Next week, Dodge will finally take the cover off the Challenger SRT Demon, a drag-ready monster based off the already ridiculous Hellcat. Interestingly, the Dodge Demon could have been a very different car. A rear-wheel drive roadster designed to compete with the Mazda Miata.
You may recall the 2007 Demon Concept, pictured above, a little two-seater that made its debut at the Geneva Motor show ten years ago. The 2007 Demon was an ambitious car–it had a bespoke rear-drive platform, 2600-lb curb weight, a 172-hp four-cylinder, and a six-speed manual gearbox. And with a $15,000 base price, Dodge wanted the Demon to be an affordable, approachable alternative to the Viper.
It wasn't just a pipe dream, either–Dodge really wanted to build this thing. Heck, the automaker even let us drive the concept back in May 2007. The Demon was far from done at that point, but it had a lot of potential to be a legitimate Miata competitor.
So what happened? Why did we never get this Demon? Unfortunately, the concept came during one of Chrysler's darkest eras, when capital management group Cerberus was at the helm.

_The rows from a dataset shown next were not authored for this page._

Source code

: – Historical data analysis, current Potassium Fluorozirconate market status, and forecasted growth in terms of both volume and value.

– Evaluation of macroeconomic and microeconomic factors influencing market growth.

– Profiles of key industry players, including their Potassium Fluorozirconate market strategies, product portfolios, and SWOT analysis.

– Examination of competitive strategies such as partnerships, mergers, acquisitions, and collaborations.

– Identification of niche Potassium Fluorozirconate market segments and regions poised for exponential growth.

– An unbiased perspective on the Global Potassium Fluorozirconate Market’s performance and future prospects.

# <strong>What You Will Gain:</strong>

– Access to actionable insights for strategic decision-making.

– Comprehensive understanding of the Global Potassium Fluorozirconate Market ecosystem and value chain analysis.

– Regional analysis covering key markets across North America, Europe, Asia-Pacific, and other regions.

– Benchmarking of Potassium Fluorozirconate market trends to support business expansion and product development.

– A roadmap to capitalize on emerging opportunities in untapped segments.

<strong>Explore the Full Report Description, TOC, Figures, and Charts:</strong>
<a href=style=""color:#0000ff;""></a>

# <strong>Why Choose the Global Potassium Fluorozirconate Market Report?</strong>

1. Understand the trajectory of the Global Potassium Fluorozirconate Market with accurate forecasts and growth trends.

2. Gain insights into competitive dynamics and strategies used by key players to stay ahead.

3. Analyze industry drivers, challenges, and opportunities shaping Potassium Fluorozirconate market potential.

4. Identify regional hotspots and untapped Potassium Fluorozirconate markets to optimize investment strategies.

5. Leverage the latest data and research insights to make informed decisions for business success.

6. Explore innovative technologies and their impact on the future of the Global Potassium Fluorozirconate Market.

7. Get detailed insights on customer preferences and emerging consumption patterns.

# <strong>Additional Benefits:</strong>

The Demon made its debut early in 2007 just as Daimler was looking to get rid of Chrysler. That summer, Daimler sold a vast majority of its shares to Cerberus, which initially seemed like a good thing for the Demon. Mismanagement from Cerberus–which didn't understand how to run a car company–and the financial crisis of 2008 sapped precious resources from Chrysler, putting the Demon on the back burner.
In January 2008, Dodge announced that the Demon would share a front-wheel drive platform with an upcoming hatchback co-developed with Chinese brand Chery. Dodge still planned to sell the Demon for $15,000, but without rear-wheel drive, it'd hardly be a Miata competitor.
This hatchback never materialized, so neither did the Demon. It was a victim of the financial crisis. In April 2009, Chrysler declared bankruptcy so it could merge with Fiat, eventually leading to the Fiat Chrysler (FCA) we know today.
In 2010, we reported that the Demon could make its way to production sharing a rear-drive platform with an upcoming Alfa Romeo Spider. That didn't happen. Instead in 2012, Fiat Chrysler announced it would collaborate with Mazda to build an Alfa Spider on the same platform as the Miata. No mention was made of the Demon.
While the 124 Spider fills the same niche as the Demon roadster, we can only imagine what Dodge's true Miata alternative would have been like. Instead, we get the Demon name on an all-out muscle car, which seems like a fair trade.